**Exercise directions**.
After locating the line that contains "X140440000Y-84830000D03*" in the records below, write out exactly that line and each line after it through the one that contains "X142980000Y-61970000D03*", and nothing else.

---------- Input data

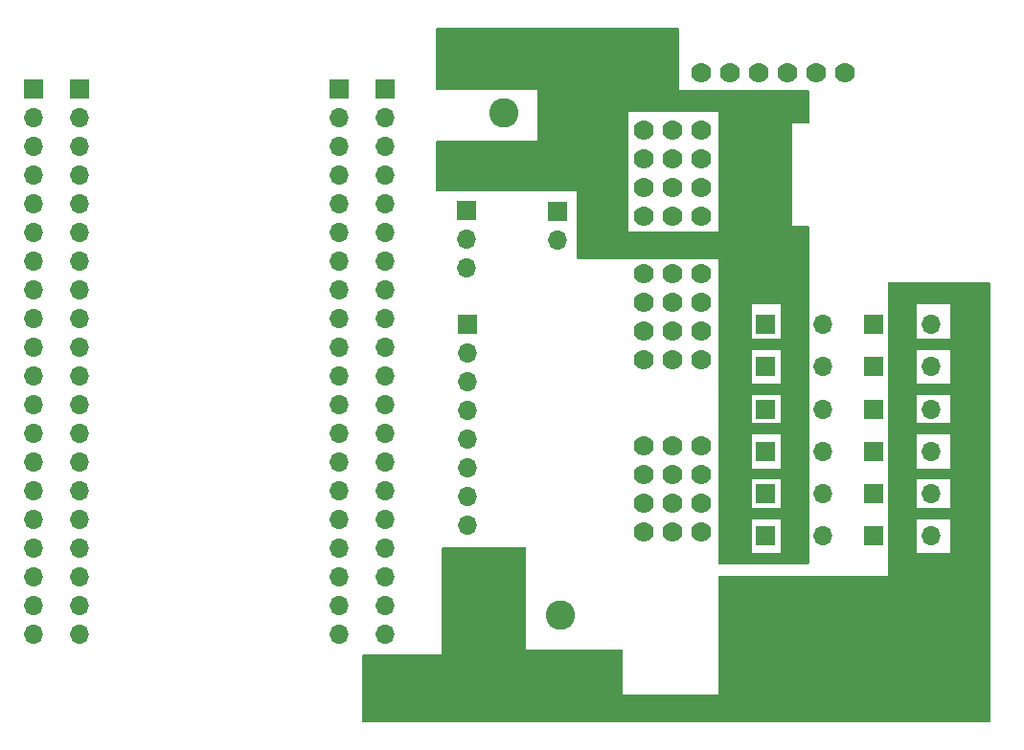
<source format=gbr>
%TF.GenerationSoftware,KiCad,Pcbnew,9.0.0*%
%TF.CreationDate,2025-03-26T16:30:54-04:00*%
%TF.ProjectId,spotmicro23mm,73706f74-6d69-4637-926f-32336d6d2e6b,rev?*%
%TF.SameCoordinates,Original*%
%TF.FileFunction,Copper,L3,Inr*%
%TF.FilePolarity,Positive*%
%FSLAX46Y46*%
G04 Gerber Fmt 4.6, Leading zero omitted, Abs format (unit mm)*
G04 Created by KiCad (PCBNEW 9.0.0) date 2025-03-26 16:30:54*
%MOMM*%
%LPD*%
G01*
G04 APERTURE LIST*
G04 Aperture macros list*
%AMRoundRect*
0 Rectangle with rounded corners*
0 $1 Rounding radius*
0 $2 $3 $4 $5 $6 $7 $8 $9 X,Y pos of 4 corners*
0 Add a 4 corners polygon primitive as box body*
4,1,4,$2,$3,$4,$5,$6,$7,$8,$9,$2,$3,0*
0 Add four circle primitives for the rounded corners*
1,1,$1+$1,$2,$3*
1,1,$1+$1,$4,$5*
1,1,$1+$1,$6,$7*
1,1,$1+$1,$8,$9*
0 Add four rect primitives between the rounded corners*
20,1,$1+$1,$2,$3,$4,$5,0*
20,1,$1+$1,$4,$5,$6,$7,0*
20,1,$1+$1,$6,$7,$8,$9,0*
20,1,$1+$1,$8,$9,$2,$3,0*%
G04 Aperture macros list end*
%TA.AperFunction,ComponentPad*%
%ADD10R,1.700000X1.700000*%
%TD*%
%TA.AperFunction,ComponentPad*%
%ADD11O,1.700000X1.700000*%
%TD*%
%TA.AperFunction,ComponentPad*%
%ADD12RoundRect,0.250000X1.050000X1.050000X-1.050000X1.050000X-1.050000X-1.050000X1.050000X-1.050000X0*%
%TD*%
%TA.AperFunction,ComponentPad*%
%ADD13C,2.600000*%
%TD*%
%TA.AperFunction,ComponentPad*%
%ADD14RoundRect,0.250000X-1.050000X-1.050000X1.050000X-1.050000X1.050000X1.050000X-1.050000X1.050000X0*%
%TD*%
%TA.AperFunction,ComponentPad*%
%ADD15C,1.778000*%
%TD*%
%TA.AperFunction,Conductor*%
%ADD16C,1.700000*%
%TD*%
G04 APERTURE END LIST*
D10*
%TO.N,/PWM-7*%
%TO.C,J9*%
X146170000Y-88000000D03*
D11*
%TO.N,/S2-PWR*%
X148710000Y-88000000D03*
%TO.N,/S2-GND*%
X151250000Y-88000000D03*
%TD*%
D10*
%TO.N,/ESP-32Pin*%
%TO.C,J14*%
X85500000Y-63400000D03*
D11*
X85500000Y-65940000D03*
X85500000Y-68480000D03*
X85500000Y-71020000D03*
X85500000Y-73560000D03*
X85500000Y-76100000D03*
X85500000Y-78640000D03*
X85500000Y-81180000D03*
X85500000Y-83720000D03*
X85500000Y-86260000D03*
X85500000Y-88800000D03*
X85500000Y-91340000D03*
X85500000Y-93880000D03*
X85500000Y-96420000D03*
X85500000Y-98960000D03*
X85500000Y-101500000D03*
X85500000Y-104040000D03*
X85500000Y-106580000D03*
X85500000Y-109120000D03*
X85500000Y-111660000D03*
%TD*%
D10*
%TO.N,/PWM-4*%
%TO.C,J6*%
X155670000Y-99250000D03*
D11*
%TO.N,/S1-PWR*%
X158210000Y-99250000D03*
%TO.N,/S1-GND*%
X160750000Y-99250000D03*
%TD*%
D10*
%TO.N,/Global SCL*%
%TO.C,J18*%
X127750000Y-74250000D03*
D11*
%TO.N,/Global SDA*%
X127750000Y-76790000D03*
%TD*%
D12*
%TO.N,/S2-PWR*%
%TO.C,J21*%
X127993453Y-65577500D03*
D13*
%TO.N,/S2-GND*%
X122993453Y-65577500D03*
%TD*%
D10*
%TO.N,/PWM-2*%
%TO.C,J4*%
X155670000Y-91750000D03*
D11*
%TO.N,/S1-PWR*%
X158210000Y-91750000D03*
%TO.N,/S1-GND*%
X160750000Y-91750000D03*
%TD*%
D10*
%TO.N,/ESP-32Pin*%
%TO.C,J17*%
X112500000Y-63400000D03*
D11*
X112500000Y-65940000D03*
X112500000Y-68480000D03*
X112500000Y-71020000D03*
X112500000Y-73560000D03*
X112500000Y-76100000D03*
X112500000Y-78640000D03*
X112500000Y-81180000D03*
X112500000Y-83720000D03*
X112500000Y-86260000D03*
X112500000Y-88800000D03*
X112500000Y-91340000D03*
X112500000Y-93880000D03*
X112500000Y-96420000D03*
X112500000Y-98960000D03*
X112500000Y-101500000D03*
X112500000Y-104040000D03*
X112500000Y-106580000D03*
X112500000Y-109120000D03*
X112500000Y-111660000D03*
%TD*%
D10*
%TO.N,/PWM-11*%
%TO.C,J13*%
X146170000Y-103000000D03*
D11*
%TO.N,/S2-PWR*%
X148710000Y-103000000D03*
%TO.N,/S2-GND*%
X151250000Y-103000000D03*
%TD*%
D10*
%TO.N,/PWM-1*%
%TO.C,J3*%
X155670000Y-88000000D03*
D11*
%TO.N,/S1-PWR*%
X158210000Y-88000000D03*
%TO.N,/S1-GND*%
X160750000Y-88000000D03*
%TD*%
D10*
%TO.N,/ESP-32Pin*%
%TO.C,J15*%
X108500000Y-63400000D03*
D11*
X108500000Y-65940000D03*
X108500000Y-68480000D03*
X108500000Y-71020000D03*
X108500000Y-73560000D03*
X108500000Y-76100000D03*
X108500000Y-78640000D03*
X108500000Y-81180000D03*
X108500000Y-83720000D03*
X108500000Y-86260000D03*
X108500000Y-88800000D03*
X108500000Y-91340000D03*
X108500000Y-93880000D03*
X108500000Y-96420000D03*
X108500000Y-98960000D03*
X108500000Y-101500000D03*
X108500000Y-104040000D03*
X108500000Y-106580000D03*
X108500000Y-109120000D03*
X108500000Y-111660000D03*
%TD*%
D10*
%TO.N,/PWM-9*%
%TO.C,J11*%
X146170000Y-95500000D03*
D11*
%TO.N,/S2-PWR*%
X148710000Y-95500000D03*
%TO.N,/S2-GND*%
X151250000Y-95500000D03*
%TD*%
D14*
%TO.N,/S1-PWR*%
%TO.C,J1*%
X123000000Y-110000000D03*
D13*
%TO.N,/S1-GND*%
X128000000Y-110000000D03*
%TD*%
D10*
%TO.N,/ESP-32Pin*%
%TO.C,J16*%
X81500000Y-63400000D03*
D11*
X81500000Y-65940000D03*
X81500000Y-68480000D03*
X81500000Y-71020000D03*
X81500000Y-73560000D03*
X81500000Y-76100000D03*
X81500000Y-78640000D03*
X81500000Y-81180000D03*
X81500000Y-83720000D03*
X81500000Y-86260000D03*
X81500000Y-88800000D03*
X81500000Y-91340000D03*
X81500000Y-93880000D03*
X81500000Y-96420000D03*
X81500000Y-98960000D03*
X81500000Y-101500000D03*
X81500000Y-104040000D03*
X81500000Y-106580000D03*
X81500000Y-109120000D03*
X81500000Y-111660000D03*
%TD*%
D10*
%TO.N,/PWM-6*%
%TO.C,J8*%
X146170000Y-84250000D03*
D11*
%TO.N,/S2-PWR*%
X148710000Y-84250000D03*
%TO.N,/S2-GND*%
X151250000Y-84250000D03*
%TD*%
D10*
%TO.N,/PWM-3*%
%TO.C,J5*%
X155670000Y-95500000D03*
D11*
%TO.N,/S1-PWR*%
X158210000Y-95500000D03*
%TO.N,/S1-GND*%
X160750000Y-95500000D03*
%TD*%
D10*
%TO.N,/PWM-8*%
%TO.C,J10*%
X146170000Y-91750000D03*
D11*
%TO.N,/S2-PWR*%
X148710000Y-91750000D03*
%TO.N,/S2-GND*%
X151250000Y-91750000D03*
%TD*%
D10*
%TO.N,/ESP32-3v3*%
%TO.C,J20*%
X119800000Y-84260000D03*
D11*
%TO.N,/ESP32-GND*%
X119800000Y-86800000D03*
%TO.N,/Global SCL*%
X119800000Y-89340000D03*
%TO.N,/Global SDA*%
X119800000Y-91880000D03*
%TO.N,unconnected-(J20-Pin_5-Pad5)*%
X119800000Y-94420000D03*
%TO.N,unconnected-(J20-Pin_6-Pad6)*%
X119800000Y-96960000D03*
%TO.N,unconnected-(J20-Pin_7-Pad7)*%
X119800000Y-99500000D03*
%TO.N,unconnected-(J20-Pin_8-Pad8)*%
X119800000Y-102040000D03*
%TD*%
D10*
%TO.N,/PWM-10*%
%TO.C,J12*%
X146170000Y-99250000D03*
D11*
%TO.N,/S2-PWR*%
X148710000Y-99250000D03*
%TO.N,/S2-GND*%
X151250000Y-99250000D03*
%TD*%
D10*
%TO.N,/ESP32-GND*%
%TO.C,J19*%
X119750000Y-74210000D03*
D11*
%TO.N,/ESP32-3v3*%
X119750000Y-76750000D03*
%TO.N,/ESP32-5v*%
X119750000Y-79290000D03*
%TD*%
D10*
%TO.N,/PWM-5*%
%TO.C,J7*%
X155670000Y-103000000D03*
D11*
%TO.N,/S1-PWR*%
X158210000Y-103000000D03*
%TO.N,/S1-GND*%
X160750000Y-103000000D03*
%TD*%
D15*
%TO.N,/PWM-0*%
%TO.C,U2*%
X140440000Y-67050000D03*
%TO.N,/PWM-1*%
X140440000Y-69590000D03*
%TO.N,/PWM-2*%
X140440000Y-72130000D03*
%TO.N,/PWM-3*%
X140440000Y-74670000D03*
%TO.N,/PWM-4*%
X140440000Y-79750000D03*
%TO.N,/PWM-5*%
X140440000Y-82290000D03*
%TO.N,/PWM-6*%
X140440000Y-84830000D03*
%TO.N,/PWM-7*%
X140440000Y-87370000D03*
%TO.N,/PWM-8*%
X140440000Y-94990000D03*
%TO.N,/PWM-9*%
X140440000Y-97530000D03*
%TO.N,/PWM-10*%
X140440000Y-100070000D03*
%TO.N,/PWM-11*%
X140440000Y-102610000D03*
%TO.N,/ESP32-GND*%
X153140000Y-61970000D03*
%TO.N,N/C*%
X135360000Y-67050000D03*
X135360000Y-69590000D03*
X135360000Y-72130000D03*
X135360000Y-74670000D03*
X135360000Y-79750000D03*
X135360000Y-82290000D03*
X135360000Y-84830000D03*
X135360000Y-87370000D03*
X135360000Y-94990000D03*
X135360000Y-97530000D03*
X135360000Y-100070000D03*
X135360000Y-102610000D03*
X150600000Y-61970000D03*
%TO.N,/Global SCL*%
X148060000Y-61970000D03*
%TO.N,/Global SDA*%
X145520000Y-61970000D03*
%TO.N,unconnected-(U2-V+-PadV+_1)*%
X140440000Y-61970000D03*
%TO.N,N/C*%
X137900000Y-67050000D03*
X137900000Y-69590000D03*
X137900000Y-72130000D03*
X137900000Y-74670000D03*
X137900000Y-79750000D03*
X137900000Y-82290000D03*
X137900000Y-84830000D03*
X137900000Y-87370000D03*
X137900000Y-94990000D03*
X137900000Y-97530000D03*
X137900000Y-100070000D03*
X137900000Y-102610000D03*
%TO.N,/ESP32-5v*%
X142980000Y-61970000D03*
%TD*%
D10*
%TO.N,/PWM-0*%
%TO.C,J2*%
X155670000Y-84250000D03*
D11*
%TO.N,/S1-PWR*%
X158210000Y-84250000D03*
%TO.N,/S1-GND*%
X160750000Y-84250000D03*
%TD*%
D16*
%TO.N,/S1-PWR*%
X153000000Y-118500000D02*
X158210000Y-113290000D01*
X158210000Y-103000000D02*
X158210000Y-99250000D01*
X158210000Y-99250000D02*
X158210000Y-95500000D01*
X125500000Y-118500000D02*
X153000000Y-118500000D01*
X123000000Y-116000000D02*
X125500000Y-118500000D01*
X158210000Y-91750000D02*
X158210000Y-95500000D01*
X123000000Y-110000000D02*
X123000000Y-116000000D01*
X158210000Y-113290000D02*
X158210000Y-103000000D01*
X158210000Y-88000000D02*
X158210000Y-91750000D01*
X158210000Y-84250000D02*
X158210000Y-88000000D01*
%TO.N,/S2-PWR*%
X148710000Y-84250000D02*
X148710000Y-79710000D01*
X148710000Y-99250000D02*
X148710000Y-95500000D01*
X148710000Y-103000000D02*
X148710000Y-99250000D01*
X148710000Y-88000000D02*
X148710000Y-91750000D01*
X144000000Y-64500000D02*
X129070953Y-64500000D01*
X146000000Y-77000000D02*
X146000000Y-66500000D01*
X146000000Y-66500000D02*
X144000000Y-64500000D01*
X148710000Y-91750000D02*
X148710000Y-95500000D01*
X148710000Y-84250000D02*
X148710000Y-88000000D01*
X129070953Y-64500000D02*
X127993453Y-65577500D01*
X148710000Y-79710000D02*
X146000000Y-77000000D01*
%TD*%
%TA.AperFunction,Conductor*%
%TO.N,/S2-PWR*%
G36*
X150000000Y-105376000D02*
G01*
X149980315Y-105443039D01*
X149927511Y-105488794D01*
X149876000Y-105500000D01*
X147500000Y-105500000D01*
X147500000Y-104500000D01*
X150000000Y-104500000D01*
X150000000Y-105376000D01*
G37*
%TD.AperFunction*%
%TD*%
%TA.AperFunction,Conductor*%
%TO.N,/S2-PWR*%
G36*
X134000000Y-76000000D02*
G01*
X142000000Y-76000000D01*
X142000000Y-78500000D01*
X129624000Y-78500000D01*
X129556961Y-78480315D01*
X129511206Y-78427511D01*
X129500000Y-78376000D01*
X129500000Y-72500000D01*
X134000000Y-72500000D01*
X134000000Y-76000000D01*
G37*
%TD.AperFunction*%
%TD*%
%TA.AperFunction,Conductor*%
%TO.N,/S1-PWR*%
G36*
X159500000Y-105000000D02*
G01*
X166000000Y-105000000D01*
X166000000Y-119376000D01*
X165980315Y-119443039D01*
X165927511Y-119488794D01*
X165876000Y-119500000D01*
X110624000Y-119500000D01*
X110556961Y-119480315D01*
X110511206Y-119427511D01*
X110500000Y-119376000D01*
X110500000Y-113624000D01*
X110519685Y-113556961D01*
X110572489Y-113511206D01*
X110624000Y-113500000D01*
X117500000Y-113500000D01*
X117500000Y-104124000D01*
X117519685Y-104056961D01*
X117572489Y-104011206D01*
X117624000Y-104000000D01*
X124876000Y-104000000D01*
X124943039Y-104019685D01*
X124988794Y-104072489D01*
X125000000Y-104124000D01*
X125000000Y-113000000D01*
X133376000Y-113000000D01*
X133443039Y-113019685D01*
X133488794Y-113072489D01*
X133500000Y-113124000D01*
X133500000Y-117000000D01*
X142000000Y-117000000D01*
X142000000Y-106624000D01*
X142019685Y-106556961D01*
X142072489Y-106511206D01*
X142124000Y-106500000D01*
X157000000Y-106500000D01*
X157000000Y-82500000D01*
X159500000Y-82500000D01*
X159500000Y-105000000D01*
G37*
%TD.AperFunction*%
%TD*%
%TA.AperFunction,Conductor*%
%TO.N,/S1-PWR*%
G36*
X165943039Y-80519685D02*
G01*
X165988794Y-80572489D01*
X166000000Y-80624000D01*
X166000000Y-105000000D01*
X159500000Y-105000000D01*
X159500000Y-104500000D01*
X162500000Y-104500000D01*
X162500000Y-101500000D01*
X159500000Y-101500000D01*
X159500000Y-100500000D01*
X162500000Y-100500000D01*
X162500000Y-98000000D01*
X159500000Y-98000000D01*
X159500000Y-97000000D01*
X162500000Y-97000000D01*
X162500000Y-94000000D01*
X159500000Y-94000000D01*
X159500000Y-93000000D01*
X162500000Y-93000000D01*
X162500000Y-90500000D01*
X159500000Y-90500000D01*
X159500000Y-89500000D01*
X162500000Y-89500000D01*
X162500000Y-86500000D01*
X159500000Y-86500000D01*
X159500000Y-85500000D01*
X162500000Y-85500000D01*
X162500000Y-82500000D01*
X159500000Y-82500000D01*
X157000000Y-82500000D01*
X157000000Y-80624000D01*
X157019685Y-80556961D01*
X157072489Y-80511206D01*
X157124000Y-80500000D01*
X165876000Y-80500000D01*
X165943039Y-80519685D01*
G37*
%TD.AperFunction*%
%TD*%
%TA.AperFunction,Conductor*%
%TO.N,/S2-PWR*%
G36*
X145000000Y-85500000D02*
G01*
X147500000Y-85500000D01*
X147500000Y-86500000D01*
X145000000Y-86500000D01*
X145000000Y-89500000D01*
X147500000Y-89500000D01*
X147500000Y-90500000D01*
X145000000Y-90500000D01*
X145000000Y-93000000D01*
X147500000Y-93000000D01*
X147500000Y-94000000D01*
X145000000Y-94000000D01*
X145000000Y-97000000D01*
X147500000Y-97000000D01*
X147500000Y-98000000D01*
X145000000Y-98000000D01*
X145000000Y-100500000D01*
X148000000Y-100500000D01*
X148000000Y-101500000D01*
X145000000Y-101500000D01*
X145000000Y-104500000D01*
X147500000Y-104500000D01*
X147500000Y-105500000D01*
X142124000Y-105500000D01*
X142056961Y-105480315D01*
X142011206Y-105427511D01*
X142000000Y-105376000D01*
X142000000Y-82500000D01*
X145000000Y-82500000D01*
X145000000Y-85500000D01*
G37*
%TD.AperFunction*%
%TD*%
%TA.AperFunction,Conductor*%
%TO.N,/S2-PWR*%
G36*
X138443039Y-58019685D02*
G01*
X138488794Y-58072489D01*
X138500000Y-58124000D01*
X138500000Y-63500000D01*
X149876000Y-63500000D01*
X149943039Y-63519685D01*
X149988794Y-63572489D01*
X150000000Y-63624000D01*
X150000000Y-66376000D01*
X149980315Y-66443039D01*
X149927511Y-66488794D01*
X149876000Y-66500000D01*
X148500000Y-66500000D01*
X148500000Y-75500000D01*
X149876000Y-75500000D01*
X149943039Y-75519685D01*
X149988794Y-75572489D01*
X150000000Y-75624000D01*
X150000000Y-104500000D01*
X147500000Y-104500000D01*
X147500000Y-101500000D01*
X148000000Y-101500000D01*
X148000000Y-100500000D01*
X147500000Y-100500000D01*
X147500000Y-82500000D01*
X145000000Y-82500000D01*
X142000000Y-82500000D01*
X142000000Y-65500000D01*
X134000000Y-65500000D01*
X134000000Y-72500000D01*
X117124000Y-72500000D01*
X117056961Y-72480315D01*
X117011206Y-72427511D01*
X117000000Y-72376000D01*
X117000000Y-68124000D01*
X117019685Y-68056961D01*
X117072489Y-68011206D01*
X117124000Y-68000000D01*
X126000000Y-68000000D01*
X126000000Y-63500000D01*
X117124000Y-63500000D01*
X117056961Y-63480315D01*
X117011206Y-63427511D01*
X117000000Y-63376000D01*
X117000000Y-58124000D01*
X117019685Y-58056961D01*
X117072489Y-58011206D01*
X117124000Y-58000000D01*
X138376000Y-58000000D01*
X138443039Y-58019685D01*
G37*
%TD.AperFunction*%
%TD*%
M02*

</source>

--------------------

**Output of the task**.
X140440000Y-84830000D03*
%TO.N,/PWM-7*%
X140440000Y-87370000D03*
%TO.N,/PWM-8*%
X140440000Y-94990000D03*
%TO.N,/PWM-9*%
X140440000Y-97530000D03*
%TO.N,/PWM-10*%
X140440000Y-100070000D03*
%TO.N,/PWM-11*%
X140440000Y-102610000D03*
%TO.N,/ESP32-GND*%
X153140000Y-61970000D03*
%TO.N,N/C*%
X135360000Y-67050000D03*
X135360000Y-69590000D03*
X135360000Y-72130000D03*
X135360000Y-74670000D03*
X135360000Y-79750000D03*
X135360000Y-82290000D03*
X135360000Y-84830000D03*
X135360000Y-87370000D03*
X135360000Y-94990000D03*
X135360000Y-97530000D03*
X135360000Y-100070000D03*
X135360000Y-102610000D03*
X150600000Y-61970000D03*
%TO.N,/Global SCL*%
X148060000Y-61970000D03*
%TO.N,/Global SDA*%
X145520000Y-61970000D03*
%TO.N,unconnected-(U2-V+-PadV+_1)*%
X140440000Y-61970000D03*
%TO.N,N/C*%
X137900000Y-67050000D03*
X137900000Y-69590000D03*
X137900000Y-72130000D03*
X137900000Y-74670000D03*
X137900000Y-79750000D03*
X137900000Y-82290000D03*
X137900000Y-84830000D03*
X137900000Y-87370000D03*
X137900000Y-94990000D03*
X137900000Y-97530000D03*
X137900000Y-100070000D03*
X137900000Y-102610000D03*
%TO.N,/ESP32-5v*%
X142980000Y-61970000D03*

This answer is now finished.